2013-07-22 14.21.16 by carriepolay, on Flickr


----------



## StructureGuy (Jul 27, 2002)

carebear230 said:


> hello i was told when he was given to me that this is a Melanochromis joanjohnsonae is it ?


No. The body shape isn't quite right, unless this is a very old male. Can you take a picture with the dorsal fin spread?


----------



## carebear230 (Feb 25, 2013)

ok well can u tell me what it is then ?


----------



## carebear230 (Feb 25, 2013)

i believe he said the common name was exasperatus and all of the images i have been looking at look very very similar.. mines stripes do look much darker in person . and change often . if that is not truly what he is i am soo lost lol


----------



## Chester B (Dec 28, 2012)

Melanochromis exasperatus was the original name assigned to the fish we now know as Labidochromis joanjohnsonae.

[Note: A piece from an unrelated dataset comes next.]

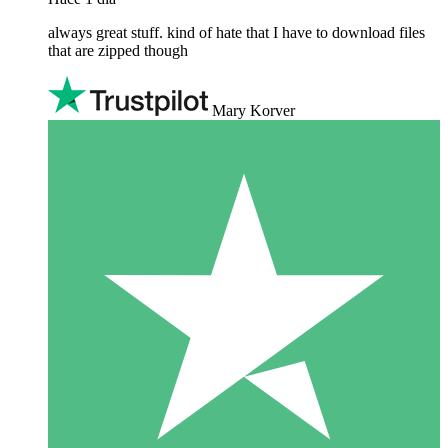
always great stuff. kind of hate that I have to download files
that are zipped though
Mary Korver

To me it looks like a very old male as Structureguy has already suggested.


----------



## carebear230 (Feb 25, 2013)

oh lol Structureguy changed his post and i did not see it till just now .. yes this guy would be quite old ... and when hes a little pissed he lunges at my other males and try's to bite them ... really cool to watch freaked me out the fist time tho as that's not how my other fish fight .. i'm gonna try and get a good pic . now


----------



## carebear230 (Feb 25, 2013)

hes not putting his freaking fins up ...but his dorsal fin has a what looks like a small white stripe above a black stripe that run the length of his dorsal fin does that help ? ... here is a bit better of a pic .. his egg spot on his anal fin is almost orange .. ? 

2013-07-23 13.02.48 by carriepolay, on Flickr


----------